Interpreting regression coefficients of log(y+1) transformed responses

Question

I have measurements $y_1$,...,$y_i$,...,$y_n$ taken from a set of replicates in a factorial designed experiment.

In order to use a linear regression I define my response $z_i = \log(y_i + 1)$. The log is used in order to make the normality assumption hold and the model fit, and the + 1 is used since some $y_i$'s are 0.

If the model is ${z = a + \beta X}$, then the interpretation of $\beta$ is $${\beta = {\sum_{i=1}^nz_i}/n = {\sum_{i=1}^n\log(y_i + 1)}/n}$$ so $${{\log(\prod_{i=1}^n(y_i + 1))} = \beta n},$$ which gives that the geometric mean $$\sqrt[n]{\prod_{i=1}^n(y_i + 1)} = e ^\beta.$$

My question is whether there is some back transformation or some other way to get an interpretation of the geometric mean of $y_i$'s rather than of $(y_i + 1)$'s as a function of $\beta$. The reason I'm asking is that for cases where $y_i$'s are small (close to 0) the value of $\beta$ underestimates the magnitude of the effect.

Answer 1

^{Disclaimer: I would highly advise against fitting log(y+1) in order to prevent the logarithm of negative values. This might be commonly used, but that alone does not yet make it a good practice. In many cases there are better techniques. In the regression case one can use GLM or non-linear regression.}

We can estimate it with a linear approximation by looking at the derivative of

$$\frac{\partial}{\partial x} f(x) = \frac{\partial}{\partial x}\sqrt[n]{\prod_{i=1}^n(y_i + 1 + x)} $$

We have

$$\frac{\partial}{\partial x} \log f(x) = \frac{1}{n} \sum_{i=1}^{n}\frac{1}{y_i +1 +x} $$

And

$$\frac{\partial}{\partial x} f(x) = f(x)\frac{\partial}{\partial x} \left[\log f(x)\right] = f(x) \frac{1}{n} \sum_{i=1}^{n} \frac{1}{y_i +1 +x}$$

The linear approximation is then

$$ \sqrt[n]{\prod_{i=1}^n(y_i)} \approx \sqrt[n]{\prod_{i=1}^n(y_i+1)} \cdot \left( 1- \overline{1/y}\right) $$

So the difference between the geometric means of $y$ and $y+1$ relates approximately to the mean of $1/y$ and you could compute bounds of the estimate by the means of $1/y$ and $1/(y+1)$

Computational example:

set.seed(1)
n = 10
y = runif(n,2,10)

# true value 5.896058
prod(y)^(1/n)

# lowerbound 5.673379  
exp(mean(log(y+1))) * (1-mean(1/y))

# upperbound 5.911496
exp(mean(log(y+1))) * (1-mean(1/(y+1)))

Answer 2

An alternative to thinking in terms of a GM is semi-elasticity.
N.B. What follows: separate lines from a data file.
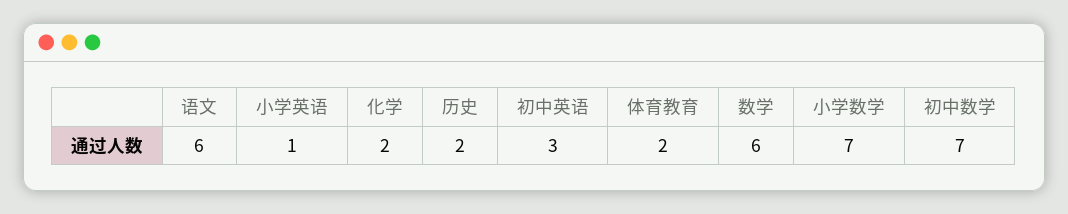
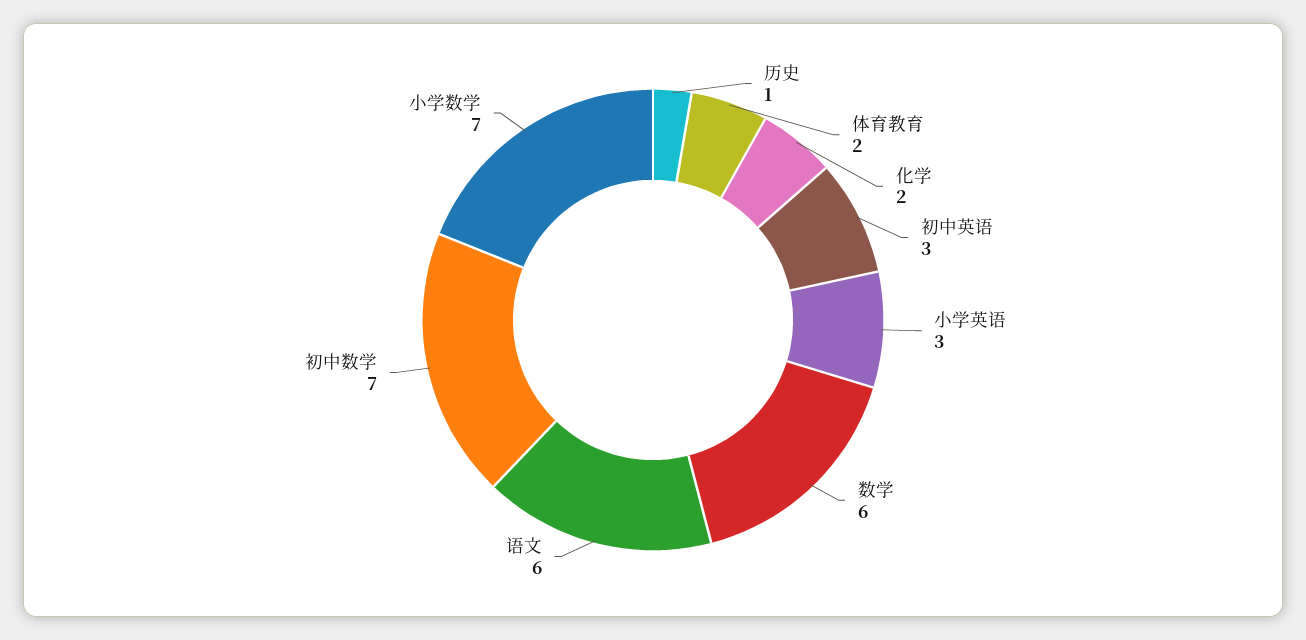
  {
    "语文": 6,
-   "小学英语": 1,
+   "小学英语": 3,
    "化学": 2,
-   "历史": 2,
+   "历史": 1,
    "初中英语": 3,
    "体育教育": 2,
    "数学": 6,
    "小学数学": 7,
    "初中数学": 7
  }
Your model for the expected value is something like $$E[\ln(y+1) \vert x]= \alpha + \beta \cdot x + \gamma \cdot z$$

Taking the derivative of that with respect to $x$, you get $$\frac{\partial E[\ln(y+1) \vert x]}{\partial x}= \frac{1}{y+1}\cdot \frac{\partial y}{\partial x} = \beta $$ This can be rewritten as $$\frac{100 \cdot \frac{\Delta y}{y+1}}{\Delta x}=100 \cdot \beta,$$

which is almost the same as the equation for semi-elasticity, $$\epsilon = \frac{100 \cdot \frac{\Delta y}{y}}{\Delta x}.$$

Common practice is to say that when $y$ is large, the two equations are basically the same, and to interpret $\beta$ as the percentage change in $y$ associated with one additional unit of $x$.

If your X is a set of dummies rather than continuous, you can do this instead.

Having said all that, it is good to think carefully about the origin of the zeros in your model. If there are lots of them, adding .01 can often drastically change your results compared to adding 1 or .001. Since the choice of constant is usually arbitrary, doing some robustness checks with different constants or even tuning the constant can work well. Another option is GLM, like a Poisson with a heteroskedastic variance that relaxes the mean-variance equality assumption, which obviates the need for any transformation entirely. The latter is my favorite option.

If zeros come from a different process than the positives, the interpretation gets more fraught. One example is expenditures on vacation and the number of children, where a big share of HHs spend nothing. More children make it less likely that a family goes on vacation, but conditional on going on one, more children lead to higher expenditures. Here the zeros come from a different choice process than the positive values, and so a more complicated model is needed.